Si la gauche ne sait plus qui sera son champion lors de la prochaine "Présidentielle", elle sait qui sera son adversaire: François Fillon, désigné par les électeurs de la droite et du centre, armé d'un programme précis, dans tous les détails.

La "gauche" a tout le loisir de chercher le point douloureux du programme du challenger. Elle en a trouvé un, touchant notre Sécurité Sociale.

"Elle" a été instituée en 1945, une fois la paix retrouvée. Le gouvernement de l'époque étant fortement contrôlé par la gauche, socialiste et communiste, elle a été conçue "très sociale", plutôt que "sanitaire". La moins "libérale" possible, compte tenu du statut des médecins français, à l'époque.

Très rapidement, la Sécurité Sociale, malgré ses avantages sociaux, et même, "économiques" pour les professions de santé, n'a plus satisfait personne. En amont, elle devait être financée par une économie exsangue, en aval, supportée par une corporation médicale mal disposée. 

L'inflation galopante a vite créé un fossé large et profond entre la valeur des actes et le tarif de responsabilité, base du remboursement. Toutes les années qui ont suivi ont été marquées par le conflit tarifaire entre la "Sécu" et les médecins, qui peu à peu, ne se sentaient plus engagés par le tarif originaire. Par ailleurs, le financement du système devenait lourd pour l'économie marchande, était son "boulet". La gestion paritaire, Patrons-Syndicats* était vite devenue critiquable....pour ne pas dire plus. La reprise en mains par l'État s'est imposée. Son contrôle politique est maintenant total.

Ce qui explique qu'un candidat à la présidentielle s'en préoccupe, et que ses futurs opposants dressent un portrait effroyable de ses intentions. Il faut savoir! Les deux grandes tendances de la vie politique ont leur mot à dire, l'une en faveur des sources de financement, l'autre en faveur des flots de dépenses, cependant "différenciés", au détriment des acteurs "privés" de la santé, médecins libéraux, auxiliaires, cliniques, industrie pharmaceutique.
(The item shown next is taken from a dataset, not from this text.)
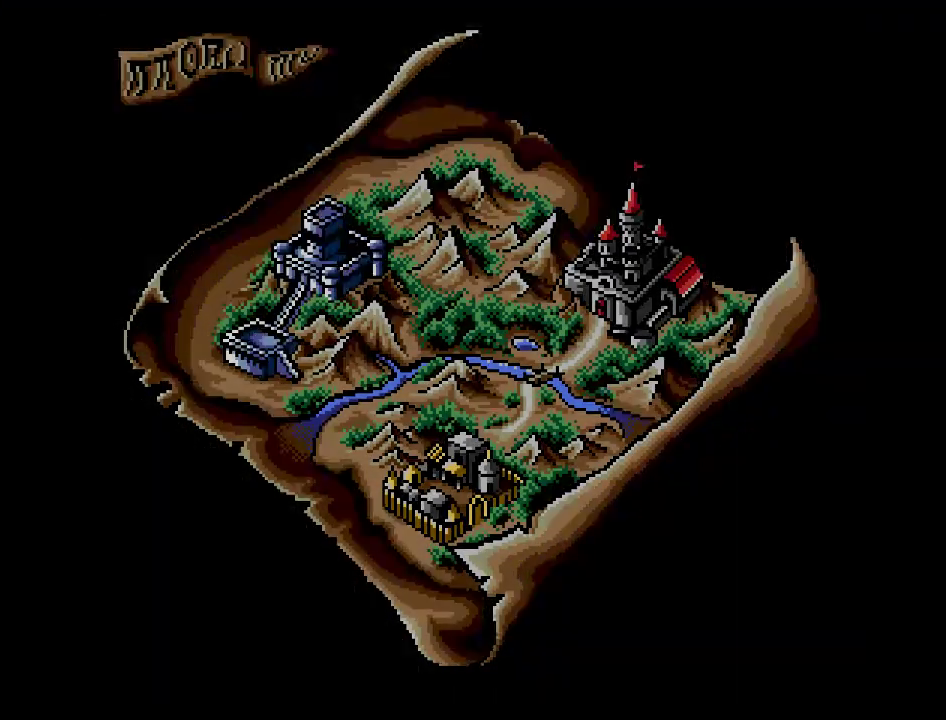
{"buttons": [], "events": []}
Ce que je comprends du projet de François Fillon, c'est de prendre appui sur les mutuelles, vite devenues indispensables en raison du décrochage entre une médecine en constante évolution technique et scientifique, et une gestion à la fois "frileuse" et "dispendieuse". Les mutuelles, plus souples et plus rigoureuses à la fois, appuyées sur la représentation, formelle**, des adhérents, corrigent rapidement les dérapages financiers, se font, aussi, concurrence sur un marché devenu très ouvert. "Il" voudrait leur confier complètement la médecine courante, de première intention, alors qu'elles n'assument actuellement que le ticket modérateur, et les dépassement d'honoraires, permis à certains spécialistes plus titrés.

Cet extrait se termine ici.